WHAT TO PRODUCE:
Only some lines are wanted. Transcribe, exactly, the lines below from the line with "X195000000Y-92450000D03*" up to and including the line with "X194500000Y-87550000D03*".

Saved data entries

○ ○ ○ ○ ○ ○ ○

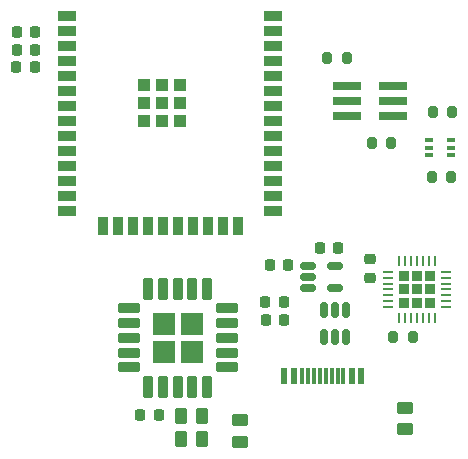
<source format=gbr>
%TF.GenerationSoftware,KiCad,Pcbnew,9.0.1*%
%TF.CreationDate,2025-11-28T17:08:09+01:00*%
%TF.ProjectId,SCD41-D-R1_demo,53434434-312d-4442-9d52-315f64656d6f,rev?*%
%TF.SameCoordinates,Original*%
%TF.FileFunction,Paste,Top*%
%TF.FilePolarity,Positive*%
%FSLAX46Y46*%
G04 Gerber Fmt 4.6, Leading zero omitted, Abs format (unit mm)*
G04 Created by KiCad (PCBNEW 9.0.1) date 2025-11-28 17:08:09*
%MOMM*%
%LPD*%
G01*
G04 APERTURE LIST*
G04 Aperture macros list*
%AMRoundRect*
0 Rectangle with rounded corners*
0 $1 Rounding radius*
0 $2 $3 $4 $5 $6 $7 $8 $9 X,Y pos of 4 corners*
0 Add a 4 corners polygon primitive as box body*
4,1,4,$2,$3,$4,$5,$6,$7,$8,$9,$2,$3,0*
0 Add four circle primitives for the rounded corners*
1,1,$1+$1,$2,$3*
1,1,$1+$1,$4,$5*
1,1,$1+$1,$6,$7*
1,1,$1+$1,$8,$9*
0 Add four rect primitives between the rounded corners*
20,1,$1+$1,$2,$3,$4,$5,0*
20,1,$1+$1,$4,$5,$6,$7,0*
20,1,$1+$1,$6,$7,$8,$9,0*
20,1,$1+$1,$8,$9,$2,$3,0*%
G04 Aperture macros list end*
%ADD10RoundRect,0.200000X-0.200000X-0.275000X0.200000X-0.275000X0.200000X0.275000X-0.200000X0.275000X0*%
%ADD11RoundRect,0.225000X0.250000X-0.225000X0.250000X0.225000X-0.250000X0.225000X-0.250000X-0.225000X0*%
%ADD12RoundRect,0.225000X-0.225000X-0.225000X0.225000X-0.225000X0.225000X0.225000X-0.225000X0.225000X0*%
%ADD13RoundRect,0.062500X-0.337500X-0.062500X0.337500X-0.062500X0.337500X0.062500X-0.337500X0.062500X0*%
%ADD14RoundRect,0.062500X-0.062500X-0.337500X0.062500X-0.337500X0.062500X0.337500X-0.062500X0.337500X0*%
%ADD15RoundRect,0.250000X-0.450000X0.262500X-0.450000X-0.262500X0.450000X-0.262500X0.450000X0.262500X0*%
%ADD16RoundRect,0.250000X-0.262500X-0.450000X0.262500X-0.450000X0.262500X0.450000X-0.262500X0.450000X0*%
%ADD17RoundRect,0.225000X0.225000X0.250000X-0.225000X0.250000X-0.225000X-0.250000X0.225000X-0.250000X0*%
%ADD18R,2.400000X0.740000*%
%ADD19RoundRect,0.225000X-0.225000X-0.250000X0.225000X-0.250000X0.225000X0.250000X-0.225000X0.250000X0*%
%ADD20RoundRect,0.218750X0.218750X0.256250X-0.218750X0.256250X-0.218750X-0.256250X0.218750X-0.256250X0*%
%ADD21RoundRect,0.100000X-0.225000X-0.100000X0.225000X-0.100000X0.225000X0.100000X-0.225000X0.100000X0*%
%ADD22R,0.600000X1.450000*%
%ADD23R,0.300000X1.450000*%
%ADD24RoundRect,0.200000X0.200000X0.275000X-0.200000X0.275000X-0.200000X-0.275000X0.200000X-0.275000X0*%
%ADD25RoundRect,0.150000X0.150000X-0.512500X0.150000X0.512500X-0.150000X0.512500X-0.150000X-0.512500X0*%
%ADD26RoundRect,0.150000X-0.512500X-0.150000X0.512500X-0.150000X0.512500X0.150000X-0.512500X0.150000X0*%
%ADD27R,1.500000X0.900000*%
%ADD28R,0.900000X1.500000*%
%ADD29R,1.050000X1.050000*%
%ADD30RoundRect,0.250001X-0.714999X-0.714999X0.714999X-0.714999X0.714999X0.714999X-0.714999X0.714999X0*%
%ADD31RoundRect,0.212500X-0.737500X-0.212500X0.737500X-0.212500X0.737500X0.212500X-0.737500X0.212500X0*%
%ADD32RoundRect,0.212500X-0.212500X-0.737500X0.212500X-0.737500X0.212500X0.737500X-0.212500X0.737500X0*%
G04 APERTURE END LIST*
D10*
%TO.C,R13*%
X193000000Y-94000000D03*
X194650000Y-94000000D03*
%TD*%
D11*
%TO.C,C9*%
X191000000Y-89000000D03*
X191000000Y-87450000D03*
%TD*%
D12*
%TO.C,U7*%
X193880000Y-88880000D03*
X193880000Y-90000000D03*
X193880000Y-91120000D03*
X195000000Y-88880000D03*
X195000000Y-90000000D03*
X195000000Y-91120000D03*
X196120000Y-88880000D03*
X196120000Y-90000000D03*
X196120000Y-91120000D03*
D13*
X192550000Y-88500000D03*
X192550000Y-89000000D03*
X192550000Y-89500000D03*
X192550000Y-90000000D03*
X192550000Y-90500000D03*
X192550000Y-91000000D03*
X192550000Y-91500000D03*
D14*
X193500000Y-92450000D03*
X194000000Y-92450000D03*
X194500000Y-92450000D03*
X195000000Y-92450000D03*
X195500000Y-92450000D03*
X196000000Y-92450000D03*
X196500000Y-92450000D03*
D13*
X197450000Y-91500000D03*
X197450000Y-91000000D03*
X197450000Y-90500000D03*
X197450000Y-90000000D03*
X197450000Y-89500000D03*
X197450000Y-89000000D03*
X197450000Y-88500000D03*
D14*
X196500000Y-87550000D03*
X196000000Y-87550000D03*
X195500000Y-87550000D03*
X195000000Y-87550000D03*
X194500000Y-87550000D03*
X194000000Y-87550000D03*
X193500000Y-87550000D03*
%TD*%
D15*
%TO.C,R5*%
X194000000Y-100000000D03*
X194000000Y-101825000D03*
%TD*%
D16*
%TO.C,R17*%
X175000000Y-102700000D03*
X176825000Y-102700000D03*
%TD*%
%TO.C,R16*%
X175000000Y-100700000D03*
X176825000Y-100700000D03*
%TD*%
D10*
%TO.C,R9*%
X187400000Y-70400000D03*
X189050000Y-70400000D03*
%TD*%
D17*
%TO.C,C5*%
X173150000Y-100600000D03*
X171600000Y-100600000D03*
%TD*%
D18*
%TO.C,J3*%
X189050000Y-72730000D03*
X192950000Y-72730000D03*
X189050000Y-74000000D03*
X192950000Y-74000000D03*
X189050000Y-75270000D03*
X192950000Y-75270000D03*
%TD*%
D19*
%TO.C,C2*%
X182217500Y-92545000D03*
X183767500Y-92545000D03*
%TD*%
D20*
%TO.C,FB1*%
X183742500Y-91045000D03*
X182167500Y-91045000D03*
%TD*%
D19*
%TO.C,C8*%
X161150000Y-68200000D03*
X162700000Y-68200000D03*
%TD*%
%TO.C,C6*%
X161100000Y-71200000D03*
X162650000Y-71200000D03*
%TD*%
D21*
%TO.C,Q1*%
X196000000Y-77350000D03*
X196000000Y-78000000D03*
X196000000Y-78650000D03*
X197900000Y-78650000D03*
X197900000Y-78000000D03*
X197900000Y-77350000D03*
%TD*%
D22*
%TO.C,J4*%
X183787500Y-97325000D03*
X184587500Y-97325000D03*
D23*
X185787500Y-97325000D03*
X186787500Y-97325000D03*
X187287500Y-97325000D03*
X188287500Y-97325000D03*
D22*
X189487500Y-97325000D03*
X190287500Y-97325000D03*
X190287500Y-97325000D03*
X189487500Y-97325000D03*
D23*
X188787500Y-97325000D03*
X187787500Y-97325000D03*
X186287500Y-97325000D03*
X185287500Y-97325000D03*
D22*
X184587500Y-97325000D03*
X183787500Y-97325000D03*
%TD*%
D24*
%TO.C,R15*%
X198000000Y-75000000D03*
X196350000Y-75000000D03*
%TD*%
D25*
%TO.C,U3*%
X187100000Y-94000000D03*
X188050000Y-94000000D03*
X189000000Y-94000000D03*
X189000000Y-91725000D03*
X188050000Y-91725000D03*
X187100000Y-91725000D03*
%TD*%
D26*
%TO.C,U2*%
X185825000Y-88000000D03*
X185825000Y-88950000D03*
X185825000Y-89900000D03*
X188100000Y-89900000D03*
X188100000Y-88000000D03*
%TD*%
D27*
%TO.C,U4*%
X165345000Y-66850000D03*
X165345000Y-68120000D03*
X165345000Y-69390000D03*
X165345000Y-70660000D03*
X165345000Y-71930000D03*
X165345000Y-73200000D03*
X165345000Y-74470000D03*
X165345000Y-75740000D03*
X165345000Y-77010000D03*
X165345000Y-78280000D03*
X165345000Y-79550000D03*
X165345000Y-80820000D03*
X165345000Y-82090000D03*
X165345000Y-83360000D03*
D28*
X168385000Y-84610000D03*
X169655000Y-84610000D03*
X170925000Y-84610000D03*
X172195000Y-84610000D03*
X173465000Y-84610000D03*
X174735000Y-84610000D03*
X176005000Y-84610000D03*
X177275000Y-84610000D03*
X178545000Y-84610000D03*
X179815000Y-84610000D03*
D27*
X182845000Y-83360000D03*
X182845000Y-82090000D03*
X182845000Y-80820000D03*
X182845000Y-79550000D03*
X182845000Y-78280000D03*
X182845000Y-77010000D03*
X182845000Y-75740000D03*
X182845000Y-74470000D03*
X182845000Y-73200000D03*
X182845000Y-71930000D03*
X182845000Y-70660000D03*
X182845000Y-69390000D03*
X182845000Y-68120000D03*
X182845000Y-66850000D03*
D29*
X171890000Y-72665000D03*
X171890000Y-74190000D03*
X171890000Y-75715000D03*
X173415000Y-72665000D03*
X173415000Y-74190000D03*
X173415000Y-75715000D03*
X174940000Y-72665000D03*
X174940000Y-74190000D03*
X174940000Y-75715000D03*
%TD*%
D15*
%TO.C,R1*%
X180000000Y-101087500D03*
X180000000Y-102912500D03*
%TD*%
D10*
%TO.C,R14*%
X196250000Y-80500000D03*
X197900000Y-80500000D03*
%TD*%
%TO.C,R10*%
X191200000Y-77600000D03*
X192850000Y-77600000D03*
%TD*%
D19*
%TO.C,C7*%
X161125000Y-69700000D03*
X162675000Y-69700000D03*
%TD*%
D17*
%TO.C,C4*%
X188317500Y-86445000D03*
X186767500Y-86445000D03*
%TD*%
%TO.C,C3*%
X184117500Y-87945000D03*
X182567500Y-87945000D03*
%TD*%
D30*
%TO.C,U1*%
X173550000Y-92900000D03*
X173550000Y-95300000D03*
X175950000Y-92900000D03*
X175950000Y-95300000D03*
D31*
X170600000Y-91600000D03*
X170600000Y-92850000D03*
X170600000Y-94100000D03*
X170600000Y-95350000D03*
X170600000Y-96600000D03*
D32*
X172250000Y-98250000D03*
X173500000Y-98250000D03*
X174750000Y-98250000D03*
X176000000Y-98250000D03*
X177250000Y-98250000D03*
D31*
X178900000Y-96600000D03*
X178900000Y-95350000D03*
X178900000Y-94100000D03*
X178900000Y-92850000D03*
X178900000Y-91600000D03*
D32*
X177250000Y-89950000D03*
X176000000Y-89950000D03*
X174750000Y-89950000D03*
X173500000Y-89950000D03*
X172250000Y-89950000D03*
%TD*%
M02*

</source>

○ ○ ○ ○ ○ ○ ○

WRITTEN RESPONSE:
X195000000Y-92450000D03*
X195500000Y-92450000D03*
X196000000Y-92450000D03*
X196500000Y-92450000D03*
D13*
X197450000Y-91500000D03*
X197450000Y-91000000D03*
X197450000Y-90500000D03*
X197450000Y-90000000D03*
X197450000Y-89500000D03*
X197450000Y-89000000D03*
X197450000Y-88500000D03*
D14*
X196500000Y-87550000D03*
X196000000Y-87550000D03*
X195500000Y-87550000D03*
X195000000Y-87550000D03*
X194500000Y-87550000D03*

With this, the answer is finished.